Lorsqu’on lui demande si 2023 sera propice à l’investissement immobilier, l’économiste de Desjardins fait remarquer que les taux d’intérêt hypothécaires sont actuellement plus bas que ceux de 2008. «Il faut rester positif, mais nuancé, dit-elle. Tout va dépendre du profil de l’investisseur. Beaucoup d’investisseurs ont de l’argent. Mais si on a besoin de refinancement, on parle de grosses sommes supplémentaires.»
Philippe Arel souligne également que les investisseurs qui ont un bon portefeuille de propriétés pourront puiser à même leur équité pour trouver du capital pour réaliser des acquisitions.
«S’il leur faut mettre des mises de fonds plus importantes pour les trois ou quatre prochaines années, ce ne sera pas un facteur limitant, affirme-t-il. En période de crise, ceux qui ont de bonnes liquidités sont mieux positionnés.»
Il ajoute que les investisseurs qui hésitent à replonger dans le marché des propriétés à revenus doivent considérer le coût d’op-portunité. Quelles sont les options à l’immobilier? «Qu’est-ce que vous faites avec votre argent si vous n’investissez pas en immobilier? demande-t-il. La Bourse est très volatile ces temps-ci, tandis que les valeurs des immeubles vont se maintenir.»
Autres charges
Dans le calcul de la rentabilité possible d’un immeuble, l’investisseur devra aussi tenir compte de l’inflation et de la possibilité de changements de réglementation.
Les plus notables seront les coûts liés aux rénovations que pourrait nécessiter la nouvelle acquisition, mais aussi les assurances, l’énergie et le compte de taxes.
«Les assurances ont beaucoup augmenté pour les édifices à logements, mentionne Mathieu Lamarche.
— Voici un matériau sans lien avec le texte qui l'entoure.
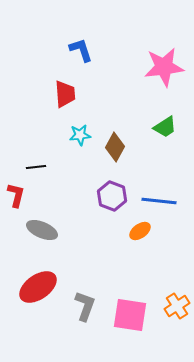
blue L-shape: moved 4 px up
Il y a eu un fléau de dégâts d’eau au Québec, et plusieurs assureurs exigent maintenant un système de coupure d’eau automatique pour limiter les dégâts.»
L’inflation a aussi eu des répercussions sur les finances des municipalités. La très grande majorité, sinon presque toutes, ont dû majorer les comptes de taxes résidentiels pour l’année fiscale 2023 en raison de la croissance des coûts engendrée par l’inflation.
«Les villes subissent des hausses de coûts et, pour l’instant, elles ne sont pas refilées à 100 % dans les comptes de taxes, fait remarquer Philippe Arel. Les municipalités vont-elles le faire? Ce sera à surveiller, car le poids de cette charge dans la structure des dépenses des immeubles est assez important.»
Propriétés à viser
Les gens qui investissent dans les plex et les multilogements n’ont pas tous la même réalité, financière ou autre.
Par contre, pour les petits investisseurs qui démarrent, Mathieu Lamarche estime qu’ils devraient commencer par un immeuble mal opéré, qui a besoin de rénovations ou dont les loyers sont trop bas.
«Lorsque j’ai commencé en 2010, ce n’était pas réalisable d’entreprendre un projet de 322 portes, comme celui que nous venons de construire à Terrebonne, souligne-t-il. J’ai commencé petit avant d’évoluer.»
À l’inverse, pour les investisseurs plus expérimentés qui ont déjà plusieurs propriétés, Mathieu Lamarche croit qu’ils devraient tenter de consolider leur parc immobilier.
«Je le suggère fortement, indique-t-il. Idéalement, il ne faut pas trop s’éparpiller. Tu veux toujours être assez proche si des problèmes surviennent. C’est aussi plus facile de gérer un seul édifice de 30 logements que dix triplex. Tu n’as pas à gérer dix comptes de taxes ou dix coquilles. Tu te déplaces une seule fois. Tu veux donc acheter le plus gros possible.»